# Split for 6 days a week?



## lachu543 (Sep 5, 2014)

Hi,

Does anyone train 6x week ( i mean with one day OFF, very often Sunday i think :-D )? If yes, how Your split look like?


----------



## Enigmatic707 (Sep 5, 2014)

I should write a much longer and well illustrated response, but I'm lazy right now- that being said...

Your muscle don't work off a calendar nor do they understand days of the week. They do need rest your split should be intuitive and you should get to a point where you're in tune with your body in terms of recovery and output.
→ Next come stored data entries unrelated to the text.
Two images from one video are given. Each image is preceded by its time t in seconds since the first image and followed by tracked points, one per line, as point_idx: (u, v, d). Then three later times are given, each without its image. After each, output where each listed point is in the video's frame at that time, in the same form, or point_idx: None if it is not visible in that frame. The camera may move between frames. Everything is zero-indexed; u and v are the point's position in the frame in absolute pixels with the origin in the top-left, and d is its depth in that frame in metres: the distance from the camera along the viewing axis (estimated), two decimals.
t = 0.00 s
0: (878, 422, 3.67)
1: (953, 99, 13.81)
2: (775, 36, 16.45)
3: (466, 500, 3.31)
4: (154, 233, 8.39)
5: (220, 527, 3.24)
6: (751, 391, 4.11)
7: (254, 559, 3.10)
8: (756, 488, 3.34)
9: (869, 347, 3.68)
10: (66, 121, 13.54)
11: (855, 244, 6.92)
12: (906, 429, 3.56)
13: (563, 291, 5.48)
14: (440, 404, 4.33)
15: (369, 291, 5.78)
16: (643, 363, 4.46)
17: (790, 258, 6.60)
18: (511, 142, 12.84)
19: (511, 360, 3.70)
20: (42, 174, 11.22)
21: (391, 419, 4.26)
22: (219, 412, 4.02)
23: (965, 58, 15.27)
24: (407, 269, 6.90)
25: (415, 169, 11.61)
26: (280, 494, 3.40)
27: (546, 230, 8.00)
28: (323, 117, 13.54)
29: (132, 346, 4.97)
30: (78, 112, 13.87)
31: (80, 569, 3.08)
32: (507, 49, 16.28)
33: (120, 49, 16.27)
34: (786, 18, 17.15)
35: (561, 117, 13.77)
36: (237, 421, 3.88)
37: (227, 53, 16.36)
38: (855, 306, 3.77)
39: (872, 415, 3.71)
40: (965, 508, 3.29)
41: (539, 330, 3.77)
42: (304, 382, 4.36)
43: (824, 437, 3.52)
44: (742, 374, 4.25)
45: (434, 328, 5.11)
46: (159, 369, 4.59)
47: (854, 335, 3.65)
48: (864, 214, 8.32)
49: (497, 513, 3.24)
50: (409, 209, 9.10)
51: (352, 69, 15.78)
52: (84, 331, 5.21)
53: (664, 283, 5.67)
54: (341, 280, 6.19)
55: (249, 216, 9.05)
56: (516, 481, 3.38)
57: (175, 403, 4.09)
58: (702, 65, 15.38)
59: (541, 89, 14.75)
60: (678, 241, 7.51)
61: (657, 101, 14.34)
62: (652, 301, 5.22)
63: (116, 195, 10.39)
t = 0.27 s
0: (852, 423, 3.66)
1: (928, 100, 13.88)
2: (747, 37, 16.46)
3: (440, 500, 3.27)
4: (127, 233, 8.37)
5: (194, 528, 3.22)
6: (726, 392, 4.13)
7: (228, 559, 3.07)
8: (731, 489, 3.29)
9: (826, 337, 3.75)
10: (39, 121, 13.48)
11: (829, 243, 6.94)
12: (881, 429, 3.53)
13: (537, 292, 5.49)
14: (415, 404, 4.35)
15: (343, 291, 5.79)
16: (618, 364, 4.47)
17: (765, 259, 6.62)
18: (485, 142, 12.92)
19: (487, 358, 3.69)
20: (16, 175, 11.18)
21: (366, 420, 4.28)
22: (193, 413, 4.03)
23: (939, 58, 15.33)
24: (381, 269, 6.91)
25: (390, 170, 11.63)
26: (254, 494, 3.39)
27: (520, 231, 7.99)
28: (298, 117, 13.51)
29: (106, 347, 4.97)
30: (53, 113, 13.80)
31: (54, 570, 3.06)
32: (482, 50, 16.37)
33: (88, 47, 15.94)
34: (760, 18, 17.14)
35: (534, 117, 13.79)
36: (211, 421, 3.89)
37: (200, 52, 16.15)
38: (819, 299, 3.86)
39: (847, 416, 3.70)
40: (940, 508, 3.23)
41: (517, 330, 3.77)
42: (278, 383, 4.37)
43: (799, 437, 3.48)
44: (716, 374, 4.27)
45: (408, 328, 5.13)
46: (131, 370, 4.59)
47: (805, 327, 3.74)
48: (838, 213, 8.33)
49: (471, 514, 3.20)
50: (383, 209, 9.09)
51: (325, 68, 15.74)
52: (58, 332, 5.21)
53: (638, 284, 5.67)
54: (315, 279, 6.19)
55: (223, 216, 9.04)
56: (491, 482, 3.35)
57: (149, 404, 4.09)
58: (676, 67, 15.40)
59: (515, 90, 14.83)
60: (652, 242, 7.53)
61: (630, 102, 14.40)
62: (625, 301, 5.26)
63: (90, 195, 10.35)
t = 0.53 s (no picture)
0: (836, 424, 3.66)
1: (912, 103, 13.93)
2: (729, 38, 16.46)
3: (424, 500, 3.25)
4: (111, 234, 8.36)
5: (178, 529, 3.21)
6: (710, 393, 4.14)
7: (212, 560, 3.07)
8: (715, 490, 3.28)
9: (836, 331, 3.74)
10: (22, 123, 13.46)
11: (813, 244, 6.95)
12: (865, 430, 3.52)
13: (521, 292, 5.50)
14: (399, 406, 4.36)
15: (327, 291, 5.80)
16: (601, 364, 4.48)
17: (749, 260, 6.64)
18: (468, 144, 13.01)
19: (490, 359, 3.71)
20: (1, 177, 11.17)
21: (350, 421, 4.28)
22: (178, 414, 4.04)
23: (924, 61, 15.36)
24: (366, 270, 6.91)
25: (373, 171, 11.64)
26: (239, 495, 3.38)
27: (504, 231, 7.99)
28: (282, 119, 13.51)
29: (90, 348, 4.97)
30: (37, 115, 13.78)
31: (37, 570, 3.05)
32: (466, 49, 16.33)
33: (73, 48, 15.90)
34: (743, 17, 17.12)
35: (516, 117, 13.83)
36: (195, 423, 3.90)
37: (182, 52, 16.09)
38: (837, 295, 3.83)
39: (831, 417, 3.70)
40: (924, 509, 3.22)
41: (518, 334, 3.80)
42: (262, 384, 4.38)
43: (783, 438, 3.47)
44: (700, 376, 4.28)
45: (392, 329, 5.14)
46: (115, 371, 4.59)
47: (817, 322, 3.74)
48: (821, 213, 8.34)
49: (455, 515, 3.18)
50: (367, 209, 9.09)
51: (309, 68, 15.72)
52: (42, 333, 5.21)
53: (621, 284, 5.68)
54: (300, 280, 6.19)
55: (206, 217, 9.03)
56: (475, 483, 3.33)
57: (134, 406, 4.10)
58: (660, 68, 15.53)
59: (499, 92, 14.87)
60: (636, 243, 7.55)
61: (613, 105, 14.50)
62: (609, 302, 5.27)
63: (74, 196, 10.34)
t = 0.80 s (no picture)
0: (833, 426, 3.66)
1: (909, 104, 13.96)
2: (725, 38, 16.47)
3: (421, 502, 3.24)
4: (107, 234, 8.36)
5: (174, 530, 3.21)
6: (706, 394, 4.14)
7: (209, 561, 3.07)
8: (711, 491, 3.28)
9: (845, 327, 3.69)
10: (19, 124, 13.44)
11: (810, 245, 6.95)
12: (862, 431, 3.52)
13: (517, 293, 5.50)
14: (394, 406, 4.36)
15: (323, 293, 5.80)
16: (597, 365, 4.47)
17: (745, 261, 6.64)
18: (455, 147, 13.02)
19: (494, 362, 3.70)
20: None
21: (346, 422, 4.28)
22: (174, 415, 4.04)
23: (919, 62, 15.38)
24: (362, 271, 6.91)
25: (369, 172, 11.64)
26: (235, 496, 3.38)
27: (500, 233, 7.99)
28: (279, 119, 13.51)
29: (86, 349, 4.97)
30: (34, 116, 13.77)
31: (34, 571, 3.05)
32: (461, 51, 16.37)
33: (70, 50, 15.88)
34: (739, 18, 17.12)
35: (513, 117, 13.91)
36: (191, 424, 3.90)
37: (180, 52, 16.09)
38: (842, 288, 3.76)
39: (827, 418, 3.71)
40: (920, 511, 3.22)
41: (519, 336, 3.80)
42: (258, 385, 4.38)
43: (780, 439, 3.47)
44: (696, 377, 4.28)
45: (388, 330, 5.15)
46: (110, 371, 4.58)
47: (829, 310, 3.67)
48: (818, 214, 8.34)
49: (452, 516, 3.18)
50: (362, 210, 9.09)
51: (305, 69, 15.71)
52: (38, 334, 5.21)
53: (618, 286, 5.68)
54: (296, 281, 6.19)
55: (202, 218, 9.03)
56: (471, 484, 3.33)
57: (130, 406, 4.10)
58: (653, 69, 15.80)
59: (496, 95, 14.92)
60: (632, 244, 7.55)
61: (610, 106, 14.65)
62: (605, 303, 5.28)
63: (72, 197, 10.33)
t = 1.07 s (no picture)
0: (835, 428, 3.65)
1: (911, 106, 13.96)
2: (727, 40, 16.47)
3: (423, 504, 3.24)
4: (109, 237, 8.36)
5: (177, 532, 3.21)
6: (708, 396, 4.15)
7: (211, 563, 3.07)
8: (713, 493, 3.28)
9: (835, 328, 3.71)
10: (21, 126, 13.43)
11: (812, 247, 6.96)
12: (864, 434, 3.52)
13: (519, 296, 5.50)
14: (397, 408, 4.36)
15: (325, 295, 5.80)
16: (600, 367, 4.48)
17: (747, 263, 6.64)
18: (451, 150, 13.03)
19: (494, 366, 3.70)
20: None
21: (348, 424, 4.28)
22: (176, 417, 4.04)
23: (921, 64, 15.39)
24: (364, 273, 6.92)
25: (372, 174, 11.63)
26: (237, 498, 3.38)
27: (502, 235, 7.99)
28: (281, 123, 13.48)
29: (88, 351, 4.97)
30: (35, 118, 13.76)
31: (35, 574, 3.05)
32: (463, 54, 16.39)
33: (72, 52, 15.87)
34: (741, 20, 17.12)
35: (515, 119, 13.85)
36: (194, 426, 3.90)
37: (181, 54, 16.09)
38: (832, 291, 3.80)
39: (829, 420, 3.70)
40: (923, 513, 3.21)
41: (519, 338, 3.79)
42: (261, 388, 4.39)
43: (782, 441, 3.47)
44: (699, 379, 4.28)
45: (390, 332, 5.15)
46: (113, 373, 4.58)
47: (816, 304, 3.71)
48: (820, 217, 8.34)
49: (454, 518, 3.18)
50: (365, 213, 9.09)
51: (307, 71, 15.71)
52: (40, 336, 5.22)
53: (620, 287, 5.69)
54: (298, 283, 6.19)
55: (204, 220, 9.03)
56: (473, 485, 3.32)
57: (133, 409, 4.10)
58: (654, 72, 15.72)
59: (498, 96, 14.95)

I work the muscle that are ready to work and the rest the muscle that need rest, that's my split.


----------



## roadglide83 (Oct 12, 2014)

I use a 6 day split and basically train my week body parts 2× week and all other once week. It looks like this
Mon- shoulders/abs
Tues- arms/calves
Wed-heavy legs
Thur-chest/tric/calves
Fri-back/bid/abs
Sat-light legs/deadlifts


----------



## kshtiji (Oct 22, 2014)

Enigmatic707 said:


> Your muscle don't work off a calendar nor do they understand days of the week. They do need rest your split should be intuitive and you should get to a point where you're in tune with your body in terms of recovery and output.


i am quite agree with your point of view.. The point you raised " you should get to a point where you're in terms of recovery and output" i think this point differ from person to person..


----------